Purito Rodríguez rueda tranquilo en este Tour. A cola de pelotón, donde él se sitúa, se habla más y se puede preguntar. "Oye --cuestionaba ayer el corredor a sus compañeros--, ¿queda algún especialista de la París-Roubaix que haya recorrido la carrera con lluvia?". "Lo he preguntado, lo busco y no lo encuentro", añadía Purito. Y lo hacía por curiosidad, porque él, hoy, en uno de los días claves del Tour --quizá tanto o más que las grandes jornadas de montaña en los Alpes o los Pirineos--, se desentenderá de la batalla sobre los adoquines.

¿Y cómo son los adoquines? Cerca de Roubaix, entre la frontera belga y Lille, antiguas calzadas preparadas para los desaparecidos carros de bueyes, sobreviven a la tecnología y no han sido asfaltadas de nuevo, solo, tan solo, porque son un monumento para el ciclismo, porque cada mes de abril, en domingo, unos locos, que andan en bici, se lanzan sobre las rugosas piedras, a más de 30 kilómetros por hora, en busca, ¿de qué? de un adoquín, el premio que se lleva, como si de una copa se tratara, el vencedor de la París-Roubaix, de El infierno del Norte.

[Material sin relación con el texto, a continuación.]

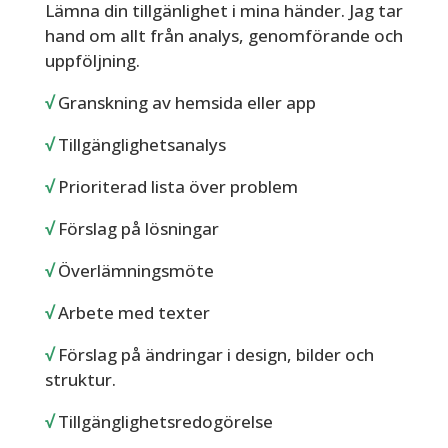
Lämna din tillgänlighet i mina händer. Jag tar
hand om allt från analys, genomförande och
uppföljning.
√
Granskning av hemsida eller app
√
Tillgänglighetsanalys
√
Prioriterad lista över problem
√
Förslag på lösningar
√
Överlämningsmöte
√
Arbete med texter
√
Förslag på ändringar i design, bilder och
struktur.
√
Tillgänglighetsredogörelse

De vez en cuando, el Tour obsequia a los ciclistas con un paseo por las antipáticas piedras. Y toca este año, nada menos que 15,4 kilómetros de martirio, repartidos en nueve sectores, el primero, alrededor del famoso Carrefour de l'Arbre. Zonas que se cuidan y que se restauran por amor al ciclismo. Los adoquines están separados entre sí, con tierra y plantas entre medio, donde se cuela la rueda, donde patinarán los tubulares si finalmente llueve, donde el impacto con el suelo, en caso de caída, es una llave hacia la retirada y donde las bicis rebotan, duele el culo y las muñecas, sobre todo si están dañadas como le sucederá a Froome, víctima del accidente de ayer, y al que se considera, entre las figuras, la menos diestra en el arte de las piedras. Contador ha ensayado material y técnica dos veces. Hoy empleará una bicicleta especial con distinta geometría.